• [Exercise objective]: Turn the lines below into a numbered list, starting at the very first line of the records and going on through the line containing "- 디자인 패턴은 모두", with that line included. Leave out the blank lines.

Dataset entries: Begin

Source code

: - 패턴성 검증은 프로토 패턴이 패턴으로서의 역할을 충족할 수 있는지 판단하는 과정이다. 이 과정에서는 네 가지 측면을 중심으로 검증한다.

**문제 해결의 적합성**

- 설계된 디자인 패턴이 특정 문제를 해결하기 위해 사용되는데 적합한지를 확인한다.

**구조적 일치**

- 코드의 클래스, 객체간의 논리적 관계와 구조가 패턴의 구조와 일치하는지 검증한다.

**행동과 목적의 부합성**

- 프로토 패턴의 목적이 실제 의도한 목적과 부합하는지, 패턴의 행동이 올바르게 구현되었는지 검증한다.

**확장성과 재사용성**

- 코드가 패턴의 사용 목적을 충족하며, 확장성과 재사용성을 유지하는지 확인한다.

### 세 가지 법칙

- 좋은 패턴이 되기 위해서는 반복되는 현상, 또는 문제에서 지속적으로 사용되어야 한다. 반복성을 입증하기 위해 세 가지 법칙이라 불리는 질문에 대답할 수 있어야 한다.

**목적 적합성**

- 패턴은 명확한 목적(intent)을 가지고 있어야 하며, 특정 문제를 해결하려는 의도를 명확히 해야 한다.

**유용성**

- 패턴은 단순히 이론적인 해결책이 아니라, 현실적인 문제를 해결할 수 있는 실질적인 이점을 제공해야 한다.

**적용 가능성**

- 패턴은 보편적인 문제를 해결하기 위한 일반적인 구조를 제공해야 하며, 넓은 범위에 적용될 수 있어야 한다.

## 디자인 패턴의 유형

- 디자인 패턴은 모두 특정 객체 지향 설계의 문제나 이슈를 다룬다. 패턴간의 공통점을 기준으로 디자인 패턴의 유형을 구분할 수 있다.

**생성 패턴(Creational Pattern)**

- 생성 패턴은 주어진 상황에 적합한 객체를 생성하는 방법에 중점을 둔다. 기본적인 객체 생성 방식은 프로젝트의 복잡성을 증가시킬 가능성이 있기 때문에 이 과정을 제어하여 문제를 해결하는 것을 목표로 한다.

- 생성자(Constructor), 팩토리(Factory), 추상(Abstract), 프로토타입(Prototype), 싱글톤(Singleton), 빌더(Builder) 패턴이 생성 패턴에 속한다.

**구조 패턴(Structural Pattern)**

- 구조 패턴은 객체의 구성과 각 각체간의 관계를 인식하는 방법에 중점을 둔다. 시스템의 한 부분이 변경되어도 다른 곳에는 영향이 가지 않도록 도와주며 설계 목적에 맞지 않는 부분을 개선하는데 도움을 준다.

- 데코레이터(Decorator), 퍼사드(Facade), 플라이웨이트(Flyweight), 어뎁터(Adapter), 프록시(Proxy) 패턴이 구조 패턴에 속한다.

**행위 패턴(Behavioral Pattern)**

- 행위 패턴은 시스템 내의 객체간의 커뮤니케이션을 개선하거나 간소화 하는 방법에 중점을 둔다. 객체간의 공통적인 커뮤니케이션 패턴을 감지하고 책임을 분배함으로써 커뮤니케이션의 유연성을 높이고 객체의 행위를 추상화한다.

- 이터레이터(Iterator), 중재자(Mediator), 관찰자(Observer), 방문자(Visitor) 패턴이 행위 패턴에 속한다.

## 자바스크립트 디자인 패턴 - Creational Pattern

Dataset entries: End

• [Response box]:
1. Source code
2. : - 패턴성 검증은 프로토 패턴이 패턴으로서의 역할을 충족할 수 있는지 판단하는 과정이다. 이 과정에서는 네 가지 측면을 중심으로 검증한다.
3. **문제 해결의 적합성**
4. - 설계된 디자인 패턴이 특정 문제를 해결하기 위해 사용되는데 적합한지를 확인한다.
5. **구조적 일치**
6. - 코드의 클래스, 객체간의 논리적 관계와 구조가 패턴의 구조와 일치하는지 검증한다.
7. **행동과 목적의 부합성**
8. - 프로토 패턴의 목적이 실제 의도한 목적과 부합하는지, 패턴의 행동이 올바르게 구현되었는지 검증한다.
9. **확장성과 재사용성**
10. - 코드가 패턴의 사용 목적을 충족하며, 확장성과 재사용성을 유지하는지 확인한다.
11. ### 세 가지 법칙
12. - 좋은 패턴이 되기 위해서는 반복되는 현상, 또는 문제에서 지속적으로 사용되어야 한다. 반복성을 입증하기 위해 세 가지 법칙이라 불리는 질문에 대답할 수 있어야 한다.
13. **목적 적합성**
14. - 패턴은 명확한 목적(intent)을 가지고 있어야 하며, 특정 문제를 해결하려는 의도를 명확히 해야 한다.
15. **유용성**
16. - 패턴은 단순히 이론적인 해결책이 아니라, 현실적인 문제를 해결할 수 있는 실질적인 이점을 제공해야 한다.
17. **적용 가능성**
18. - 패턴은 보편적인 문제를 해결하기 위한 일반적인 구조를 제공해야 하며, 넓은 범위에 적용될 수 있어야 한다.
19. ## 디자인 패턴의 유형
20. - 디자인 패턴은 모두 특정 객체 지향 설계의 문제나 이슈를 다룬다. 패턴간의 공통점을 기준으로 디자인 패턴의 유형을 구분할 수 있다.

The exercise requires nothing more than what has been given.